Midnight Alley(38)

 

      "Cool. " The tinting was so dark it was like midnight outside.

 

 "You can see through this?"

 

      "Like daylight, " Sam said, and she gave up, buckled her seatbelt, and let him drive. It wasn't a long drive -- nothing in Morganville was -- but she had time to notice some things about Sam's car. It was clean, really clean. No trash at all. (Well, he wouldn't be chowing down on burgers in the car, now, would he? Wait. He could ... ) It also didn't smell like most cars. It smelled new and kind of sterile. "How are classes going?"

 

      Oh, Sam was going to do the interested-adult thing now. "Fine, " Claire said. Nobody ever wanted to really hear the truth, to a question like that, but fine wasn't a lie, either. "They're not very hard. " Also not a lie. 

 

      Sam shot her a glance, or so she thought, in the dim lights from the dashboard. "Maybe you're not getting all you can out of them, " he said. "Ever thought of that?"

 

      She shrugged. "I've always been ahead. It's better than high school, but I was hoping for something harder. "

 

      "Like working for Myrnin?" Sam's voice had gone dry. "That's a challenge, all right. Claire -- "

 

      "Amelie didn't exactly give me a choice. "

 

      "But you still want to do it, don't you?"

 

      She did. She had to admit that. Myrnin had been scary, but there had been something so bright in him, too. She knew that spark.
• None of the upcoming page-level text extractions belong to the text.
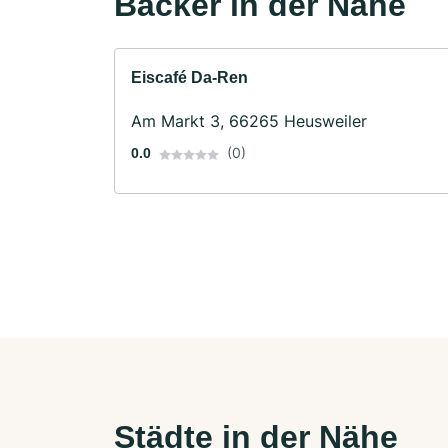
Bäcker in der Nähe
Eiscafé Da-Ren
Am Markt 3, 66265 Heusweiler
(0)
0.0
Städte in der Nähe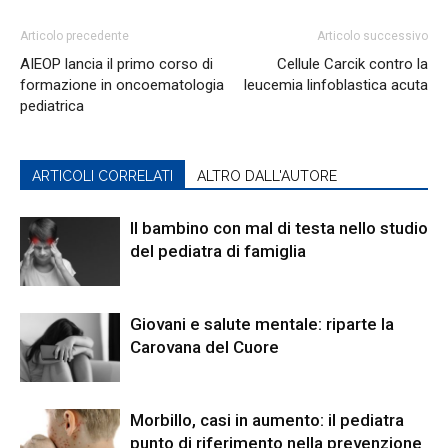
Articolo precedente
Articolo successivo
AIEOP lancia il primo corso di
Cellule Carcik contro la
formazione in oncoematologia
leucemia linfoblastica acuta
pediatrica
ARTICOLI CORRELATI
ALTRO DALL'AUTORE
Il bambino con mal di testa nello studio
del pediatra di famiglia
Giovani e salute mentale: riparte la
Carovana del Cuore
Morbillo, casi in aumento: il pediatra
punto di riferimento nella prevenzione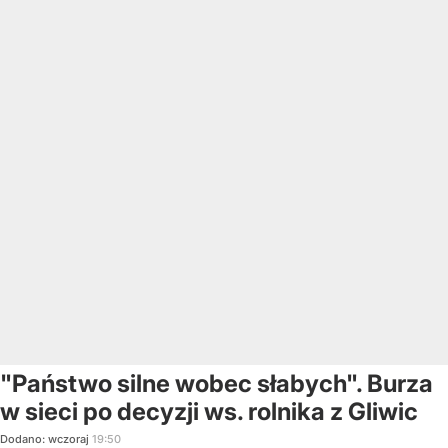
"Państwo silne wobec słabych". Burza
w sieci po decyzji ws. rolnika z Gliwic
Dodano:
wczoraj
19:50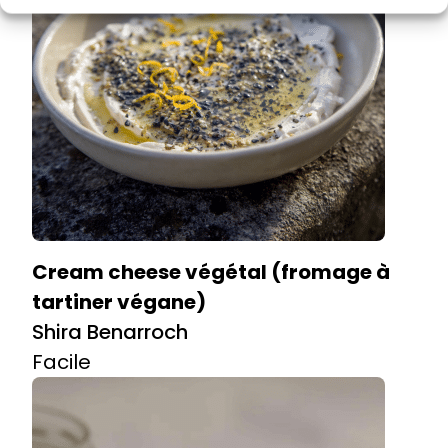
Cream cheese végétal (fromage à
tartiner végane)
Shira Benarroch
Facile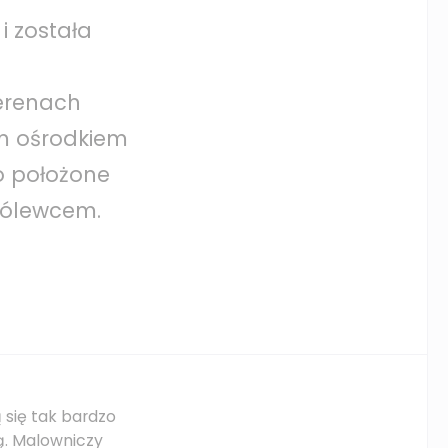
i została
terenach
ym ośrodkiem
o położone
Królewcem.
ą się tak bardzo
ą. Malowniczy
She felt it herself, and she was always looking for someone, something to feed it. "Maybe he just needs someone to talk to, " she said. 

 

      Sam made a noncommittal noise that somehow sounded amused, too, and pulled the car to a stop. "I have to move fast, " he said. "It's the door at the end of the alley, I'll meet you there in the shade. "

 

      He opened his door and just ... Vanished. The door slammed shut, but it did it on its own. Claire gaped, unbuckled her seatbelt, and got out, but there was no sign of Sam at all on the street, in the brilliant sunlight. The car was parked at the curb of a cul-de-sac, and it took her a second, but then she recognized the house in front of her. A big gothic ramble of a house, nearly a mirror image of the Glass House where she lived, but this one belonged to a lady named Katherine Day and her granddaughter. 

 

      Gramma Day was on her porch, rocking peacefully and stirring the warm air with a paper fan. Claire raised her hand and waved, and Gramma waved back. "You come to see me, girl?" Gramma called. "Come on up, I'll get some lemonade!"

 

      "Maybe later!" Claire called back. "I have to go -- "

 

      She realized, with a jolt of horror, where Sam had told her to go.